Sunday, August 13, 2017

Noel Black | Pretty Poison


seeking adventure
by Douglas Messerli

Lorenzo Semple Jr (screenplay, based a novel by Stephen Geller), Noel Black (director) Pretty Poison / 1968

Noel Black’s 1968 film, Pretty Poison, was critically loved by most film reviewers, but was absolutely hated by its female lead, Tuesday Weld and many theater-owners. 20th-Century Fox could not, at first, even find a New York venue and the film was shown eventually at a small theater, becoming a flop, despite praise from Pauline Kael, Rex Reed, and several others.


     
As Dennis Pitt, Anthony Perkins plays a disturbed young man who, as a teenager, burned  down his home without knowing that his aunt had returned home to die in the fire. That doesn’t mean that, after many a year in an institution, he is not a bit psychotic. Indeed, he reminds me of the lead character in Alan Rudolph’s Choose Me, who like Dennis, is released from a mental institution perhaps not really ready for the real world, and still definitely a bit “crazy,” although in the Rudolph hero seems primarily crazy for love.

      Even though Dennis immediately disobeys his probation orders by refusing the lumber yard job to which he’s been assigned, we still see him as an affable young man, who is attracted to a blonde drill-marching high school beauty, Sue Ann Stepenek (Weld), and his anger that the small chemical factory in which he is working is highly polluting the nearby waters will win over any of those who care about the environment.

     True, he attempts to attract Sue Ann in a highly eccentric way by pretending to be a government spy, and peppering his sentences with the clichés of the genre. But when it works, we perceive that the young straight-A student has long been ready for adventure as well, and we go along with this odd pairing.

     It is she, moreover, who not only is ready to play along with his quite obviously hokey game-playing, but pulls him immediately into a sexual relationship of which he, much later, wryly observes: “You do have quite a capacity of loving.”

     More than the man it is clear that what Sue Ann loves is her independence, which little by little she uses Dennis to get. But even this, at first, seems almost natural, since her mother  
(Beverly Garland) often abuses, her with temper tantrums and slaps.


    
The couple’s first “caper” involves an attempt to disconnect the series of chutes which carry the chemicals into the stream next to which the factory sits. During their actions, however, the  night guard suddenly appears and is accidentally killed. Dennis, who had known the guard, is at least sanguine, but Sue Ann immediately makes sure that the fall has actually killed him, assuring Dennis that his body is in the stream, after she willfully relieves the victim of his gun.
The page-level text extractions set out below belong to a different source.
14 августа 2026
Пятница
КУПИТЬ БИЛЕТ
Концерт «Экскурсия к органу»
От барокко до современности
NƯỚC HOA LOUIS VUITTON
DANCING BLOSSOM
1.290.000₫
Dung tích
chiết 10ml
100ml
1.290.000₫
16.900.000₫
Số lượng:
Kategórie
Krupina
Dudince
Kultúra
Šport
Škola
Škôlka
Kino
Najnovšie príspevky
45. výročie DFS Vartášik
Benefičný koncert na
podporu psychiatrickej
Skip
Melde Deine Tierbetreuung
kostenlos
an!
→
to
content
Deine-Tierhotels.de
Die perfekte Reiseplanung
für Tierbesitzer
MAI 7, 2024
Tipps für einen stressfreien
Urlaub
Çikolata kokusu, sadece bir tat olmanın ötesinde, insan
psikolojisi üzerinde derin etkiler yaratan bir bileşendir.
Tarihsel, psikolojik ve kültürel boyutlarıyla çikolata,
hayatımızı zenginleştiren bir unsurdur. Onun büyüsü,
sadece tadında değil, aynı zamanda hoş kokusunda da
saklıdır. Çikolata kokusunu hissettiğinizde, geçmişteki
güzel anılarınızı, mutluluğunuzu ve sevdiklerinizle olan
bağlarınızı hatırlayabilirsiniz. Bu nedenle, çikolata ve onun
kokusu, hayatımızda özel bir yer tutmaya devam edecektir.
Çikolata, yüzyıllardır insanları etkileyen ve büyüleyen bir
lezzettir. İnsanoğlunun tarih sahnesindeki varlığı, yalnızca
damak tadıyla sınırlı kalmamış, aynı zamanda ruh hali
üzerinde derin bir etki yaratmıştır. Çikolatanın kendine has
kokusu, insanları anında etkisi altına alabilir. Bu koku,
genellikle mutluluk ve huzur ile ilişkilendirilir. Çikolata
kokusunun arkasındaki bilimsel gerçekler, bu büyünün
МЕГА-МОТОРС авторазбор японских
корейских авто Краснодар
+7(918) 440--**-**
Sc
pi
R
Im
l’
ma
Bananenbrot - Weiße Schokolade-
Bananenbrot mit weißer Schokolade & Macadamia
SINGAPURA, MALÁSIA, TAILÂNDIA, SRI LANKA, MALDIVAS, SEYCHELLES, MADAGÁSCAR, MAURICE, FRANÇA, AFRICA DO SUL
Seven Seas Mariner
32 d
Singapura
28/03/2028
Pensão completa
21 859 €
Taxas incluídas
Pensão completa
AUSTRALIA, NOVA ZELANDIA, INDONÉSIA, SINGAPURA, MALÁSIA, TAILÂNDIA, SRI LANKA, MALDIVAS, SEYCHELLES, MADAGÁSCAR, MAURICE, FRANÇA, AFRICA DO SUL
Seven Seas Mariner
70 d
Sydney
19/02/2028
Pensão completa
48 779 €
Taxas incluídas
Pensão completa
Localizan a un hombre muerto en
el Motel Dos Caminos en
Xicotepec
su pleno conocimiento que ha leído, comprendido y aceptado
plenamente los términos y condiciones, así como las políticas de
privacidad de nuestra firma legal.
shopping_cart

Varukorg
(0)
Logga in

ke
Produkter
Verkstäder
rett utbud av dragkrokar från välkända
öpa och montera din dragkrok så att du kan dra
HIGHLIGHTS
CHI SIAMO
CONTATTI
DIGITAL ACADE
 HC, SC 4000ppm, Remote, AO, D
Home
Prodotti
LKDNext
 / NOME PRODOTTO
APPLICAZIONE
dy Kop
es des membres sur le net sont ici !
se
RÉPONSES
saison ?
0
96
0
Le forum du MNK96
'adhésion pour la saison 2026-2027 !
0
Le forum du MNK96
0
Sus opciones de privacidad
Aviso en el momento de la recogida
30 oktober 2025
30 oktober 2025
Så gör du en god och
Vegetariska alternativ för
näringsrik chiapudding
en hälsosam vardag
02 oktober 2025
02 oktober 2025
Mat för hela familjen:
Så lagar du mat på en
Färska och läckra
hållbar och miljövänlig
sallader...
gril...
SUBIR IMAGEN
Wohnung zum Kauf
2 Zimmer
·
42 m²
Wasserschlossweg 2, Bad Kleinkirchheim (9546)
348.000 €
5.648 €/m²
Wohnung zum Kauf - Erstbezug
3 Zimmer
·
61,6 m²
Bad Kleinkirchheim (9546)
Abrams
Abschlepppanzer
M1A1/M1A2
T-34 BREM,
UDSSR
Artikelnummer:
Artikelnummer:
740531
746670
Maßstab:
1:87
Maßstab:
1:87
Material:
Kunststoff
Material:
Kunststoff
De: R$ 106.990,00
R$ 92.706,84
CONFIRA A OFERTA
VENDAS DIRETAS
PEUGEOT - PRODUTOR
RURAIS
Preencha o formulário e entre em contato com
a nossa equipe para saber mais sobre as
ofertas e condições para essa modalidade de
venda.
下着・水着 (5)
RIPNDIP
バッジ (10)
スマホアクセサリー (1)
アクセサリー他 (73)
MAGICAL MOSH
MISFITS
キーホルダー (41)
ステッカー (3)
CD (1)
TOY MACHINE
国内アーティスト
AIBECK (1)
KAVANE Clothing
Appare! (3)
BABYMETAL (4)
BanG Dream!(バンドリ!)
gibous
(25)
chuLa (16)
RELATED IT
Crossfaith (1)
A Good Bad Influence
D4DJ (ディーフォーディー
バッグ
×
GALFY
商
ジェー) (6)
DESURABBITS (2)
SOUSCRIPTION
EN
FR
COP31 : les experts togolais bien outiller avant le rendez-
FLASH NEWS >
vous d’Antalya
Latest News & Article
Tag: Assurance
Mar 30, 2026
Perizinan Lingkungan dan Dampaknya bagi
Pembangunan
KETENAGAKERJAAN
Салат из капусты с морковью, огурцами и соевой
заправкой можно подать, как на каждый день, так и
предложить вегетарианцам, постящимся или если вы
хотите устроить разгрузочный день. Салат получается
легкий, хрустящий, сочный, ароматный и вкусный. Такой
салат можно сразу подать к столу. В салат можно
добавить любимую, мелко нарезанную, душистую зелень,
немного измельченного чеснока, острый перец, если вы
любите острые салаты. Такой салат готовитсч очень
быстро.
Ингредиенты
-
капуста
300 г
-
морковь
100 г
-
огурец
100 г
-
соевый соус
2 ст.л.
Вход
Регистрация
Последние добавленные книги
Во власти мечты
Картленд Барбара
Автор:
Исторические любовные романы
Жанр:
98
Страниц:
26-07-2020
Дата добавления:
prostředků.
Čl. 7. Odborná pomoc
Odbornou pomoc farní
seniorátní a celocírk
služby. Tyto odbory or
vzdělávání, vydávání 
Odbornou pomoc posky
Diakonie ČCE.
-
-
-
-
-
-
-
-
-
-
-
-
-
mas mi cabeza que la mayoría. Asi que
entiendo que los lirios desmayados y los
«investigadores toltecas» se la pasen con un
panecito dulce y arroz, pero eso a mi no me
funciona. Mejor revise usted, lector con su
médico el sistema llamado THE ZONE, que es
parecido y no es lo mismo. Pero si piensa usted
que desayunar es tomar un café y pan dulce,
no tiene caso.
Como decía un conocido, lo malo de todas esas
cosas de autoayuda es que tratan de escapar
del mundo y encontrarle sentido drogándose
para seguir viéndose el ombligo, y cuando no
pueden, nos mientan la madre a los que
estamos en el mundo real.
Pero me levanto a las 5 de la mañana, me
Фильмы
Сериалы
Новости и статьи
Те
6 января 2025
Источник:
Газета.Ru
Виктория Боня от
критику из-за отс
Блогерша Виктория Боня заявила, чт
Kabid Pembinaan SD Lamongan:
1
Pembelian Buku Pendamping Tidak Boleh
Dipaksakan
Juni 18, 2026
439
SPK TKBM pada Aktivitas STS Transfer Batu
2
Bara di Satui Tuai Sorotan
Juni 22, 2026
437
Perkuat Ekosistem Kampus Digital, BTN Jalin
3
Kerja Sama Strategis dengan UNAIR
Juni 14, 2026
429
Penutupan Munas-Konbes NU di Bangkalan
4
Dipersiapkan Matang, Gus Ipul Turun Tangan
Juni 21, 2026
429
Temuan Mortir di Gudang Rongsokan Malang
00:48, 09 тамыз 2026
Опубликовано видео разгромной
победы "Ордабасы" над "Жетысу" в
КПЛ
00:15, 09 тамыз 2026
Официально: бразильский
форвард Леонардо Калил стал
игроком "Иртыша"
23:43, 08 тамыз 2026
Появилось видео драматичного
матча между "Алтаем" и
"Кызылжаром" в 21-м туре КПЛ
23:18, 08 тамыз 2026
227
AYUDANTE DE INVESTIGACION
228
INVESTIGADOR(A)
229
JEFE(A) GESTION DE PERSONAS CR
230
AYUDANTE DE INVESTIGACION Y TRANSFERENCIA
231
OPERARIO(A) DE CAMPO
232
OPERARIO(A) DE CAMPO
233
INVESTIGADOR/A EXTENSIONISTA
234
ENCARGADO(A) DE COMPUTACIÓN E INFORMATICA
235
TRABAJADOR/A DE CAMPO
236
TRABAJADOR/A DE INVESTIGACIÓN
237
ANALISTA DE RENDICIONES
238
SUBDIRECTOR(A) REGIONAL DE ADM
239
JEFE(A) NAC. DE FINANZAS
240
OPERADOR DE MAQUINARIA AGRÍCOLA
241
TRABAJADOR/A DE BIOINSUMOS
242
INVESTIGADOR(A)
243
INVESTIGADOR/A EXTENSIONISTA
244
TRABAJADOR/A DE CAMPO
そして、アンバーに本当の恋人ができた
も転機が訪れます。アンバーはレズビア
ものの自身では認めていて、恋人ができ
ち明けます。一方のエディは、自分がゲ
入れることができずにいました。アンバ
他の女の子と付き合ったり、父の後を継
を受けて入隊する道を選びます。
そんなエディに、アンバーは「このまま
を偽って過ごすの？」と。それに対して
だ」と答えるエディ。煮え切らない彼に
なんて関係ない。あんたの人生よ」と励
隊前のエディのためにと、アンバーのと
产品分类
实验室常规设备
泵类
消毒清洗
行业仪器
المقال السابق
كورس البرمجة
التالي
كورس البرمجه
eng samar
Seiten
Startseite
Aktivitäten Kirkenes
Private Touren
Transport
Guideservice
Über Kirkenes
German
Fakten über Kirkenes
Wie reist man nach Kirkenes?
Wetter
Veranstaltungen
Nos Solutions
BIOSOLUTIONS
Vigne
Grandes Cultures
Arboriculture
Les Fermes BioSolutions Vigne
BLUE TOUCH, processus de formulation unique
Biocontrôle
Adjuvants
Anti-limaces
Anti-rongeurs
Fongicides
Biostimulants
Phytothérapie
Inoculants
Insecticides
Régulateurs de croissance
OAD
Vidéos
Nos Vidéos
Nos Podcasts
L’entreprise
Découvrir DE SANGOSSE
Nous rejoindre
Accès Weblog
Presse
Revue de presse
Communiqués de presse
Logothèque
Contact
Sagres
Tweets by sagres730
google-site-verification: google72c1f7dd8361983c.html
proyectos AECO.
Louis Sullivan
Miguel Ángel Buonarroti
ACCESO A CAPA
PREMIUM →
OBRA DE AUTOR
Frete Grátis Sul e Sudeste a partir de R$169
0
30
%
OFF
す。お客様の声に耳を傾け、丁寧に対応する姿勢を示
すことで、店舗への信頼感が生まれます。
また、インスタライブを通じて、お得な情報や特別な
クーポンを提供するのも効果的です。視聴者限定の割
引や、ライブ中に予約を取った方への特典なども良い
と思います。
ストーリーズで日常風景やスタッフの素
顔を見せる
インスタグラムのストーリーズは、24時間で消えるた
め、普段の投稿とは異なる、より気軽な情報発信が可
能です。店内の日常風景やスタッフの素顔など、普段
They’ll think that he died with the chute’s fall, she proclaims, ordering Dennis to hide in the woods while she goes off to her the hygiene class.

     A short while later, she insists that he take her off to Mexico. When Dennis arrives, she is busy packing, calmly deciding which dresses to take with her, as she is delighted now that the true adventure will begin.

     When her mother returns earlier than expected she, she almost blandly insists that he kill the older woman; and when Dennis cannot commit the act, she takes up the gun and calmly shoots her mother dead, while Dennis, clearly disgusted by the turn of events, vomits into the nearby bathroom toilet.

      Knowing that she will be believed when she claims he has done the deed, Dennis admits to the crime, the weeping Sue Ann recounting how he has forced her his way into her life and taken her hostage.

     Even Dennis’ probation officer knows there’s something wrong with this picture, but Dennis refuses to tell the truth, simply suggesting that the agent, Azenauer (John Randolph), keep an eye on her.

     Fortunately, he does. For at film’s end we see her flirting with another young man to whom she reports that the people who have taken her in after her mother’s death won’t let her go out  much at nights, presumably planning through this new acquaintance to do something about the situation.

     Pretty Poison is, in many respects, a kind of mix between Godard’s wild couple of  Pierrot le Fou  and Arthur Penn’s Bonnie and Clyde. But unfortunately, the year in which was released saw the assassinations of both Robert Kennedy and Martin Luther King Jr., which surely made Hollywood executives wary of promoting such a comic presentation of murder. In the years since, fortunately, this film gradually found its audiences, becoming almost a cult classic.